[RECORDS]
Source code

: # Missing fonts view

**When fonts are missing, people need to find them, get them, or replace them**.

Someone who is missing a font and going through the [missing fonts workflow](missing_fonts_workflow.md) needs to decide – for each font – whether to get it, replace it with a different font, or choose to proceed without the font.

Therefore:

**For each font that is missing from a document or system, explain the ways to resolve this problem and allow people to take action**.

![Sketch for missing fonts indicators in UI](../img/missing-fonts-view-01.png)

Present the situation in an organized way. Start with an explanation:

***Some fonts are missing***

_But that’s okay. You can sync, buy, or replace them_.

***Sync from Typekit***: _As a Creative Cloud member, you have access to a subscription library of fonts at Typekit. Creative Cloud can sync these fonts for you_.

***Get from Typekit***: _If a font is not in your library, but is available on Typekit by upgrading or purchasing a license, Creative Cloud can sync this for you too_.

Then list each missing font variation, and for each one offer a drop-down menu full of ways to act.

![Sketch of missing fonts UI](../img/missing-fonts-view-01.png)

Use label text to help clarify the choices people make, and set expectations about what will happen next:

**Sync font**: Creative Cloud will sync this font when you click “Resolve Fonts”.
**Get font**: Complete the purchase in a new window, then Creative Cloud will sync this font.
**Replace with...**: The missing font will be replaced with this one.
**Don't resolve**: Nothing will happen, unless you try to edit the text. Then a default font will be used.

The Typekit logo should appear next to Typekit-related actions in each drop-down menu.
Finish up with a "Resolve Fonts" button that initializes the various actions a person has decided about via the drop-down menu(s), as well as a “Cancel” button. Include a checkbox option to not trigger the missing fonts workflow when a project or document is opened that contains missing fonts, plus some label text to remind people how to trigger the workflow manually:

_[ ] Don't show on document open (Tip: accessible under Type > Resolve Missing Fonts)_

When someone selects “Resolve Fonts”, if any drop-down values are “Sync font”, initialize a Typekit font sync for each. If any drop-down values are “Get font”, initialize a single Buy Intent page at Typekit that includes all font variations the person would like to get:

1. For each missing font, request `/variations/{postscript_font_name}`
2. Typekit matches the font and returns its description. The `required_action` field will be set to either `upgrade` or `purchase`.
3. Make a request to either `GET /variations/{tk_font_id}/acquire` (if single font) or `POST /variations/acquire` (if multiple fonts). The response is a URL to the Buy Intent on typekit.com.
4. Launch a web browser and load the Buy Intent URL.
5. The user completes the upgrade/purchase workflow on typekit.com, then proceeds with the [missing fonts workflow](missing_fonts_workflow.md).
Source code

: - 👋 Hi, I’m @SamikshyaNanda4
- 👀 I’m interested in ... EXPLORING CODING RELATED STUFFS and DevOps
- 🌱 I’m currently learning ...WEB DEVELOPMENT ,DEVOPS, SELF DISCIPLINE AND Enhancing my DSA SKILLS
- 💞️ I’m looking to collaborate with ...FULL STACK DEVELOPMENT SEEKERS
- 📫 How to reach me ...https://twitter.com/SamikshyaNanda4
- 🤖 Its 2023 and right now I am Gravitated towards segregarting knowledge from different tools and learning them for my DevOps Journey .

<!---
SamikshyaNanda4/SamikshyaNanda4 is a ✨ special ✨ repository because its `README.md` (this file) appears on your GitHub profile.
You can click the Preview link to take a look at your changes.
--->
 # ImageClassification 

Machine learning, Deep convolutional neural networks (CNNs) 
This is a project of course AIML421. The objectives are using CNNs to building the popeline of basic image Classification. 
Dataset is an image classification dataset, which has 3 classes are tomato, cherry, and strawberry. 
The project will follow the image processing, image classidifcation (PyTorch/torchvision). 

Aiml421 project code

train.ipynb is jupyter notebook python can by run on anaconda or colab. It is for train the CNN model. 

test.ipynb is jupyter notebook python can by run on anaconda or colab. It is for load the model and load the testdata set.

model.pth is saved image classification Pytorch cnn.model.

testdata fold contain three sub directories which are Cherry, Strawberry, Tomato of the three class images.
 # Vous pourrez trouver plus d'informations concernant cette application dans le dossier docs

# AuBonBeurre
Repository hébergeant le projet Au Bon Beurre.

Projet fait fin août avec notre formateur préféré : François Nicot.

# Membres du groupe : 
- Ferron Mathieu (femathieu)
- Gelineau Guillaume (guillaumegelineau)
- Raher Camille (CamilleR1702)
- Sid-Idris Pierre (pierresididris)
[/RECORDS]
WORK TO BE COMPLETED = Reproduce every one of the rows above word for word, without changing anything.

SOLUTION TO THIS TASK =
Source code

: # Missing fonts view

**When fonts are missing, people need to find them, get them, or replace them**.

Someone who is missing a font and going through the [missing fonts workflow](missing_fonts_workflow.md) needs to decide – for each font – whether to get it, replace it with a different font, or choose to proceed without the font.

Therefore:

**For each font that is missing from a document or system, explain the ways to resolve this problem and allow people to take action**.

![Sketch for missing fonts indicators in UI](../img/missing-fonts-view-01.png)

Present the situation in an organized way. Start with an explanation:

***Some fonts are missing***

_But that’s okay. You can sync, buy, or replace them_.

***Sync from Typekit***: _As a Creative Cloud member, you have access to a subscription library of fonts at Typekit. Creative Cloud can sync these fonts for you_.

***Get from Typekit***: _If a font is not in your library, but is available on Typekit by upgrading or purchasing a license, Creative Cloud can sync this for you too_.

Then list each missing font variation, and for each one offer a drop-down menu full of ways to act.

![Sketch of missing fonts UI](../img/missing-fonts-view-01.png)

Use label text to help clarify the choices people make, and set expectations about what will happen next:

**Sync font**: Creative Cloud will sync this font when you click “Resolve Fonts”.
**Get font**: Complete the purchase in a new window, then Creative Cloud will sync this font.
**Replace with...**: The missing font will be replaced with this one.
**Don't resolve**: Nothing will happen, unless you try to edit the text. Then a default font will be used.

The Typekit logo should appear next to Typekit-related actions in each drop-down menu.
Finish up with a "Resolve Fonts" button that initializes the various actions a person has decided about via the drop-down menu(s), as well as a “Cancel” button. Include a checkbox option to not trigger the missing fonts workflow when a project or document is opened that contains missing fonts, plus some label text to remind people how to trigger the workflow manually:

_[ ] Don't show on document open (Tip: accessible under Type > Resolve Missing Fonts)_

When someone selects “Resolve Fonts”, if any drop-down values are “Sync font”, initialize a Typekit font sync for each. If any drop-down values are “Get font”, initialize a single Buy Intent page at Typekit that includes all font variations the person would like to get:

1. For each missing font, request `/variations/{postscript_font_name}`
2. Typekit matches the font and returns its description. The `required_action` field will be set to either `upgrade` or `purchase`.
3. Make a request to either `GET /variations/{tk_font_id}/acquire` (if single font) or `POST /variations/acquire` (if multiple fonts). The response is a URL to the Buy Intent on typekit.com.
4. Launch a web browser and load the Buy Intent URL.
5. The user completes the upgrade/purchase workflow on typekit.com, then proceeds with the [missing fonts workflow](missing_fonts_workflow.md).
Source code

: - 👋 Hi, I’m @SamikshyaNanda4
- 👀 I’m interested in ... EXPLORING CODING RELATED STUFFS and DevOps
- 🌱 I’m currently learning ...WEB DEVELOPMENT ,DEVOPS, SELF DISCIPLINE AND Enhancing my DSA SKILLS
- 💞️ I’m looking to collaborate with ...FULL STACK DEVELOPMENT SEEKERS
- 📫 How to reach me ...https://twitter.com/SamikshyaNanda4
- 🤖 Its 2023 and right now I am Gravitated towards segregarting knowledge from different tools and learning them for my DevOps Journey .

<!---
SamikshyaNanda4/SamikshyaNanda4 is a ✨ special ✨ repository because its `README.md` (this file) appears on your GitHub profile.
You can click the Preview link to take a look at your changes.
--->
 # ImageClassification 

Machine learning, Deep convolutional neural networks (CNNs) 
This is a project of course AIML421. The objectives are using CNNs to building the popeline of basic image Classification. 
Dataset is an image classification dataset, which has 3 classes are tomato, cherry, and strawberry. 
The project will follow the image processing, image classidifcation (PyTorch/torchvision). 

Aiml421 project code

train.ipynb is jupyter notebook python can by run on anaconda or colab. It is for train the CNN model. 

test.ipynb is jupyter notebook python can by run on anaconda or colab. It is for load the model and load the testdata set.

model.pth is saved image classification Pytorch cnn.model.

testdata fold contain three sub directories which are Cherry, Strawberry, Tomato of the three class images.
 # Vous pourrez trouver plus d'informations concernant cette application dans le dossier docs

# AuBonBeurre
Repository hébergeant le projet Au Bon Beurre.

Projet fait fin août avec notre formateur préféré : François Nicot.

# Membres du groupe : 
- Ferron Mathieu (femathieu)
- Gelineau Guillaume (guillaumegelineau)
- Raher Camille (CamilleR1702)
- Sid-Idris Pierre (pierresididris)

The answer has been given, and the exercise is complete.